_DIRECTIONS FOR THIS TASK_. Edit the material from its first line through the line that contains "locality: Gob. Formosa, Dep.", replacing "collection date" with "date collected" and leaving everything else unchanged. Give back only those lines.

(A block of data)
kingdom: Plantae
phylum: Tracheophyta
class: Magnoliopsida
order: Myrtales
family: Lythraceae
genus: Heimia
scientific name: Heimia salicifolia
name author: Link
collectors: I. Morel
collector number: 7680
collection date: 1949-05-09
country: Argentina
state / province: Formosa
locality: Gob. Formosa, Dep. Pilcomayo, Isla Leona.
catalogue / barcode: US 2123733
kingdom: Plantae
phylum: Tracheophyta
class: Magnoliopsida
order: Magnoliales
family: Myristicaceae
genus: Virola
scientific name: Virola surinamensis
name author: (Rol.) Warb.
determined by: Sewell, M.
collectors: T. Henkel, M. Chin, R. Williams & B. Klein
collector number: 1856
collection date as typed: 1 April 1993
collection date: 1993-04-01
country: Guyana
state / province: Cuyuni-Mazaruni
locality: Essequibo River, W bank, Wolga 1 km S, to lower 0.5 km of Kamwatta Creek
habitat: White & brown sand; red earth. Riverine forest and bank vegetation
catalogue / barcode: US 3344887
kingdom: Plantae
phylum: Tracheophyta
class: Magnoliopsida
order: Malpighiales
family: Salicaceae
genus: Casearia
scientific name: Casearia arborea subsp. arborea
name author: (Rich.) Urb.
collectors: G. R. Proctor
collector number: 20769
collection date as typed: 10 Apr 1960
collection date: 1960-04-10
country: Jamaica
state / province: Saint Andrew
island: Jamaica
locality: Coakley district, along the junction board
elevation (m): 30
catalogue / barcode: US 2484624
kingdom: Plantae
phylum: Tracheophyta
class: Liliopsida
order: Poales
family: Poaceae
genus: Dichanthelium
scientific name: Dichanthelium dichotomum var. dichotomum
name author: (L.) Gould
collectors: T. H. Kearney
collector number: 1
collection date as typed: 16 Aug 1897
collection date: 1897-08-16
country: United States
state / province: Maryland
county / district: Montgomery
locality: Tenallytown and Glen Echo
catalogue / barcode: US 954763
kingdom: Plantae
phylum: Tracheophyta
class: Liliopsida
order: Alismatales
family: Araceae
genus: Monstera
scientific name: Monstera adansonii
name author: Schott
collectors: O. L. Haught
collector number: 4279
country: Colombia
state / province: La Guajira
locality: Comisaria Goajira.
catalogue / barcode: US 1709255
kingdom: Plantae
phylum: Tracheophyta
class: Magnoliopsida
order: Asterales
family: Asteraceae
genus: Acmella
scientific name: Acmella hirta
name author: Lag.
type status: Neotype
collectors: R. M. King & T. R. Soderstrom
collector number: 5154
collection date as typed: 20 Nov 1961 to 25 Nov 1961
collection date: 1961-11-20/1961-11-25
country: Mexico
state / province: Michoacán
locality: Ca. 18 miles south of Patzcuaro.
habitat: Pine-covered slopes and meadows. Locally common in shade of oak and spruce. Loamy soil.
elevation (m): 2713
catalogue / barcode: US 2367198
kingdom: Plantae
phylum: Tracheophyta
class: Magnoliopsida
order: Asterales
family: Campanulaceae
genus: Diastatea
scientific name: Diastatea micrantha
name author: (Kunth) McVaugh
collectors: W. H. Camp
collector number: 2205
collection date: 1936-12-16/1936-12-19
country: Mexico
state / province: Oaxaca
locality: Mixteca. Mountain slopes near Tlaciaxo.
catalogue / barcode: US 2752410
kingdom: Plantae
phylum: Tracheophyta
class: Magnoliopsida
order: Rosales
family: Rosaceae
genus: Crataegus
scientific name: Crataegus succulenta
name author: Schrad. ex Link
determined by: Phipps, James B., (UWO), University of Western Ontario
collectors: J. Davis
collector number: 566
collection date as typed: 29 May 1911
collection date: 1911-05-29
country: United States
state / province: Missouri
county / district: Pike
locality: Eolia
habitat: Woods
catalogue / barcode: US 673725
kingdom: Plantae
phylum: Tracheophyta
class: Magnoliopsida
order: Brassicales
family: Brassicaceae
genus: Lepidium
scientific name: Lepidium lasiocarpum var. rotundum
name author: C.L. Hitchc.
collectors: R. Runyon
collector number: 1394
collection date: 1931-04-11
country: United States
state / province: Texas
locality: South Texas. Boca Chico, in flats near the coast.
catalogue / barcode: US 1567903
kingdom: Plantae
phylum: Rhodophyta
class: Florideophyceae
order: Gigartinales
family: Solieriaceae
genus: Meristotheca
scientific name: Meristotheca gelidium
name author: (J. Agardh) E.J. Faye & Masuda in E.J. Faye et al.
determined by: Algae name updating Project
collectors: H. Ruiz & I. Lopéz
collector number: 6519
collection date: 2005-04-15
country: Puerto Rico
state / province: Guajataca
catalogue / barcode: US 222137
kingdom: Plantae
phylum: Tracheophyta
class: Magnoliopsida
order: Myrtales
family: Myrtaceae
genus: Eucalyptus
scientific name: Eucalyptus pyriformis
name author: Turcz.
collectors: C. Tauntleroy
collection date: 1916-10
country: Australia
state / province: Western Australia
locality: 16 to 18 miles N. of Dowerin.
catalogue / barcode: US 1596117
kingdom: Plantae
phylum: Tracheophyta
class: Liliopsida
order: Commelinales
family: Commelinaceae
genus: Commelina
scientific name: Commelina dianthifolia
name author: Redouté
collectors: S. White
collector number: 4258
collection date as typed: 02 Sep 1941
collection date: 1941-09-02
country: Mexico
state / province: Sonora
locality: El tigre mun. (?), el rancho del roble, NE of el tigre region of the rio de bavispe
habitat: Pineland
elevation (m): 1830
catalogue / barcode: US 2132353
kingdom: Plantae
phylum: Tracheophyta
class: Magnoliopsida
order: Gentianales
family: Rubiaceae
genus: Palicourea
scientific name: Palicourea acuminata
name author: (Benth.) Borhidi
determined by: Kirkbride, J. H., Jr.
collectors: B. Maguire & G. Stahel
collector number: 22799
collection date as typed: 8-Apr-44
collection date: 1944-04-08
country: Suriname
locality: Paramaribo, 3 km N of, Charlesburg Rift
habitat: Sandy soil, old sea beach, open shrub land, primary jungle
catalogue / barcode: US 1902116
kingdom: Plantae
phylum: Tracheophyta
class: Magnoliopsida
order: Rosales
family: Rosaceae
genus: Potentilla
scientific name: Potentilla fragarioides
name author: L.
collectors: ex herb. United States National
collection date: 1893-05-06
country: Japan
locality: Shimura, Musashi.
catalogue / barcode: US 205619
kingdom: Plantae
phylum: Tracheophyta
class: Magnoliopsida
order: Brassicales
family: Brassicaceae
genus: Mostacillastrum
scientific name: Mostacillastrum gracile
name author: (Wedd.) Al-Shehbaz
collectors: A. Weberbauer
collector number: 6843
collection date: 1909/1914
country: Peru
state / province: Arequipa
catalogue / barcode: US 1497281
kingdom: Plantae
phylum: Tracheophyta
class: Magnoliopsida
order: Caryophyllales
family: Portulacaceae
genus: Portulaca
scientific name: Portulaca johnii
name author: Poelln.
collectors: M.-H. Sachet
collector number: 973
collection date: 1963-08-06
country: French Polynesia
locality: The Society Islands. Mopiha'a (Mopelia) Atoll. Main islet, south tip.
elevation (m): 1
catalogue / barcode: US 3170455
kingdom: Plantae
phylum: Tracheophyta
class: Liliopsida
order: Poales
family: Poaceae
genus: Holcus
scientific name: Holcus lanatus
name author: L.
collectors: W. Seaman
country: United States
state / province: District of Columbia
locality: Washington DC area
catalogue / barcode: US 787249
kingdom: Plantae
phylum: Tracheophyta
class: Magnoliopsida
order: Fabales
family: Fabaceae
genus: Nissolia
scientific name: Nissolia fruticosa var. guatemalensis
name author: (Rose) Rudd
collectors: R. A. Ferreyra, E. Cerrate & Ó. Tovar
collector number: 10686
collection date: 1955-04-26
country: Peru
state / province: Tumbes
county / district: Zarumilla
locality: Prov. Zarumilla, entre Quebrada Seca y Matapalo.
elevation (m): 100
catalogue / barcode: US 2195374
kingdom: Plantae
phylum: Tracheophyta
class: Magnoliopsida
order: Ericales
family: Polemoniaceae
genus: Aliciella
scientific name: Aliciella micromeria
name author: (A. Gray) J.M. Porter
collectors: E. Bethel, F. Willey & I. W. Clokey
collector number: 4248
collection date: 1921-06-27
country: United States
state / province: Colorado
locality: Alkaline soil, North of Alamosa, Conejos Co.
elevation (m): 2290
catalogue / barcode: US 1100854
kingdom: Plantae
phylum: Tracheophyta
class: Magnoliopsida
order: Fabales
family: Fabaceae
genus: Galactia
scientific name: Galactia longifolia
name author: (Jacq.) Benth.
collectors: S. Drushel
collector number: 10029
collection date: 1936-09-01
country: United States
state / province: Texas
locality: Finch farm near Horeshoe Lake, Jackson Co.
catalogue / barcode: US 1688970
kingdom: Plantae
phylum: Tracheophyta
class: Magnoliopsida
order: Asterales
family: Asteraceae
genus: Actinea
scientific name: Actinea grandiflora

_RESPONSE FOR THIS EXERCISE_.
kingdom: Plantae
phylum: Tracheophyta
class: Magnoliopsida
order: Myrtales
family: Lythraceae
genus: Heimia
scientific name: Heimia salicifolia
name author: Link
collectors: I. Morel
collector number: 7680
date collected: 1949-05-09
country: Argentina
state / province: Formosa
locality: Gob. Formosa, Dep. Pilcomayo, Isla Leona.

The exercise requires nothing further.